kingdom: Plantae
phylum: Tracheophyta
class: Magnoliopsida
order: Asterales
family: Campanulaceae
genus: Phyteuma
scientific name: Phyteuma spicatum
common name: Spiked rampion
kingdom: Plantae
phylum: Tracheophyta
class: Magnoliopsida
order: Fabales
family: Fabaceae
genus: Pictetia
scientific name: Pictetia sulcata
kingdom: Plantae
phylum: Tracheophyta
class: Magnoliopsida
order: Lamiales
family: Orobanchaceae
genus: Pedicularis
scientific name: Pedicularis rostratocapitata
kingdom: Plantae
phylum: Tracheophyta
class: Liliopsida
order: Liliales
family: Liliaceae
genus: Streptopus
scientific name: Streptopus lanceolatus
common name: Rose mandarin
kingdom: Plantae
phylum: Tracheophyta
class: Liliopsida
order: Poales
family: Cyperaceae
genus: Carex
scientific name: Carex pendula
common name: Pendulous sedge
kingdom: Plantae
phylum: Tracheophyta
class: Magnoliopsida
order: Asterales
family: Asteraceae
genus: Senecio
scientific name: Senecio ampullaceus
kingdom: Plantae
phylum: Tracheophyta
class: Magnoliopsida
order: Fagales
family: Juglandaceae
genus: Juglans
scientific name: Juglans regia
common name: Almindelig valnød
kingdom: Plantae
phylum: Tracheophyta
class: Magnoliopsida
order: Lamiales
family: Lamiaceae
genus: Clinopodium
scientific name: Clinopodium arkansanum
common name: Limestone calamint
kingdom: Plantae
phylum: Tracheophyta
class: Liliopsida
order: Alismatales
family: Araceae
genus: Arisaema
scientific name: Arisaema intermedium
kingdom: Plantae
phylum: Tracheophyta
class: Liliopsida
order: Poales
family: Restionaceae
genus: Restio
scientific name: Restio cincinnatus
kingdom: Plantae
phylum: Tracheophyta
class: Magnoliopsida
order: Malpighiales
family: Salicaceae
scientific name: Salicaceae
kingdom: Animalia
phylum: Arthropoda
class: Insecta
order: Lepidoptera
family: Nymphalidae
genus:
_ _ _ _ _
■ EXERCISE INSTRUCTIONS
Reproduce every line of the data above with no changes.

■ EXERCISE RESULT
kingdom: Plantae
phylum: Tracheophyta
class: Magnoliopsida
order: Asterales
family: Campanulaceae
genus: Phyteuma
scientific name: Phyteuma spicatum
common name: Spiked rampion
kingdom: Plantae
phylum: Tracheophyta
class: Magnoliopsida
order: Fabales
family: Fabaceae
genus: Pictetia
scientific name: Pictetia sulcata
kingdom: Plantae
phylum: Tracheophyta
class: Magnoliopsida
order: Lamiales
family: Orobanchaceae
genus: Pedicularis
scientific name: Pedicularis rostratocapitata
kingdom: Plantae
phylum: Tracheophyta
class: Liliopsida
order: Liliales
family: Liliaceae
genus: Streptopus
scientific name: Streptopus lanceolatus
common name: Rose mandarin
kingdom: Plantae
phylum: Tracheophyta
class: Liliopsida
order: Poales
family: Cyperaceae
genus: Carex
scientific name: Carex pendula
common name: Pendulous sedge
kingdom: Plantae
phylum: Tracheophyta
class: Magnoliopsida
order: Asterales
family: Asteraceae
genus: Senecio
scientific name: Senecio ampullaceus
kingdom: Plantae
phylum: Tracheophyta
class: Magnoliopsida
order: Fagales
family: Juglandaceae
genus: Juglans
scientific name: Juglans regia
common name: Almindelig valnød
kingdom: Plantae
phylum: Tracheophyta
class: Magnoliopsida
order: Lamiales
family: Lamiaceae
genus: Clinopodium
scientific name: Clinopodium arkansanum
common name: Limestone calamint
kingdom: Plantae
phylum: Tracheophyta
class: Liliopsida
order: Alismatales
family: Araceae
genus: Arisaema
scientific name: Arisaema intermedium
kingdom: Plantae
phylum: Tracheophyta
class: Liliopsida
order: Poales
family: Restionaceae
genus: Restio
scientific name: Restio cincinnatus
kingdom: Plantae
phylum: Tracheophyta
class: Magnoliopsida
order: Malpighiales
family: Salicaceae
scientific name: Salicaceae
kingdom: Animalia
phylum: Arthropoda
class: Insecta
order: Lepidoptera
family: Nymphalidae
genus:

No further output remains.